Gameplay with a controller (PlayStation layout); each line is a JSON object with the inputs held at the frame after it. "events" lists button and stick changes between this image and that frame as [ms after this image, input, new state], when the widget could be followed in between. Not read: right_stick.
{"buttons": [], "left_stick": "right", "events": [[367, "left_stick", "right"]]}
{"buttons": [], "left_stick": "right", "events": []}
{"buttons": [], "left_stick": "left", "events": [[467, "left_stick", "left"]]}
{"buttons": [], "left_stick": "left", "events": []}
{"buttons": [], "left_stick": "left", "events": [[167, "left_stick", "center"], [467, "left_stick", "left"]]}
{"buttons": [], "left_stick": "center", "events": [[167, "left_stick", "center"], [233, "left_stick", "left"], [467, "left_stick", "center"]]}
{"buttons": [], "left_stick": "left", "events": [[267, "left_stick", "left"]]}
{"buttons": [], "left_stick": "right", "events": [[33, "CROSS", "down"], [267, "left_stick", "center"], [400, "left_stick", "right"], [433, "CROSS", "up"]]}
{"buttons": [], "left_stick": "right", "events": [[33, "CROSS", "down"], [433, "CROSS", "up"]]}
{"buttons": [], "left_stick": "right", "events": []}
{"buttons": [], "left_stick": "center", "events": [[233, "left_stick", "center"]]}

────

Only lines that contain the string "buttons" count; pick each one out of the records and copy it.

{"buttons": [], "left_stick": "right", "events": [[367, "left_stick", "right"]]}
{"buttons": [], "left_stick": "right", "events": []}
{"buttons": [], "left_stick": "left", "events": [[467, "left_stick", "left"]]}
{"buttons": [], "left_stick": "left", "events": []}
{"buttons": [], "left_stick": "left", "events": [[167, "left_stick", "center"], [467, "left_stick", "left"]]}
{"buttons": [], "left_stick": "center", "events": [[167, "left_stick", "center"], [233, "left_stick", "left"], [467, "left_stick", "center"]]}
{"buttons": [], "left_stick": "left", "events": [[267, "left_stick", "left"]]}
{"buttons": [], "left_stick": "right", "events": [[33, "CROSS", "down"], [267, "left_stick", "center"], [400, "left_stick", "right"], [433, "CROSS", "up"]]}
{"buttons": [], "left_stick": "right", "events": [[33, "CROSS", "down"], [433, "CROSS", "up"]]}
{"buttons": [], "left_stick": "right", "events": []}
{"buttons": [], "left_stick": "center", "events": [[233, "left_stick", "center"]]}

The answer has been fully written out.